Saved entries:
=-=-=

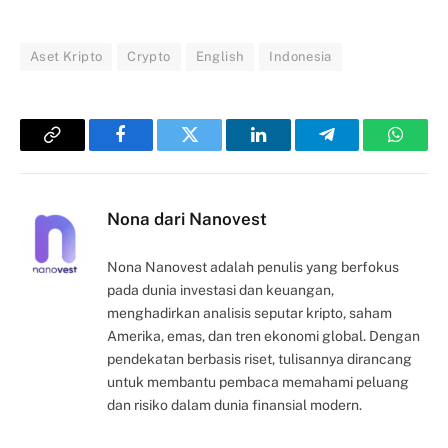
Aset Kripto
Crypto
English
Indonesia
Copy
Facebook
Twitter
LinkedIn
Telegram
Whats
Link
Nona dari Nanovest
Nona Nanovest adalah penulis yang berfokus
pada dunia investasi dan keuangan,
menghadirkan analisis seputar kripto, saham
Amerika, emas, dan tren ekonomi global. Dengan
pendekatan berbasis riset, tulisannya dirancang
untuk membantu pembaca memahami peluang
dan risiko dalam dunia finansial modern.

=-=-=

- _To do_:
For each entry above, write it out again exactly but leave out any picture.

- _Answer space_:
Aset Kripto
Crypto
English
Indonesia
Copy
Facebook
Twitter
LinkedIn
Telegram
Whats
Link
Nona dari Nanovest
Nona Nanovest adalah penulis yang berfokus
pada dunia investasi dan keuangan,
menghadirkan analisis seputar kripto, saham
Amerika, emas, dan tren ekonomi global. Dengan
pendekatan berbasis riset, tulisannya dirancang
untuk membantu pembaca memahami peluang
dan risiko dalam dunia finansial modern.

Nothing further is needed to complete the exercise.